# Spam Mails von meiner Domain?



## bandsite (14. Januar 2006)

Hallo,
ich habe eine Domain bei einem Amerikanischen Provide angemietet, auf dem Webspace ist ein Mambo CMS installiert. Seit einigen Tagen bekomme ich e-Mails von meiner Domain, die ich aber nicht versendet habe. Die Absender eMail Adressen existieren auch garnicht.

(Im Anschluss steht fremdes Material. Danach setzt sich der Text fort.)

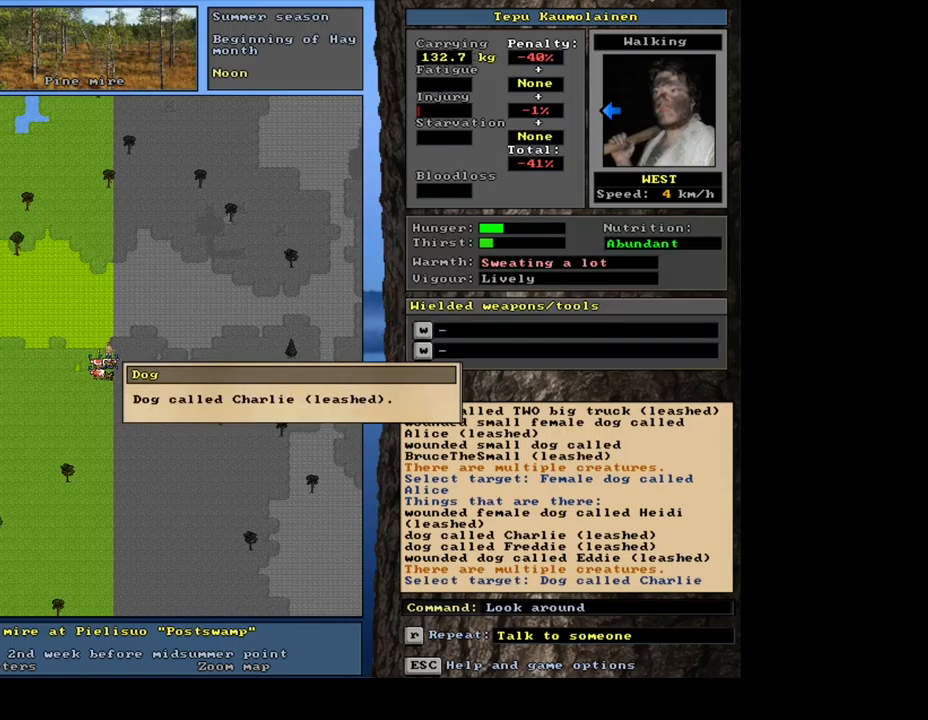
{"keys": [], "mouse": [], "events": []}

Was kann ich dagegen tun? Hat das was mit dem Sicherheitszertifikat zu tun? - Wenn ich in die Administration des Webspeichers gehe, dann bekomme ich eine Meldung vom Browser, dass das Sicherheitszertifikat abgelaufen ist. Wo haben die Spamschreiber meine eMail Adresse her?

Gruß, Bandsite


----------



## Andreas Späth (15. Januar 2006)

Spammailversender setzen mitlerweile gerne die domain hinter dem @ ( also die aus der Empfängeradresse ) auch auf ihren Absender.
So wollen sie vortäuschen sie wären zB Admin dieser Seite und die User glauben dass dann wenn sie doof sind auch.

Das hat normalerweise nichts mit deinem Mailserver oder deinem CMS zu tuhen, sondern ist einfach nur eine neue Taktik,


----------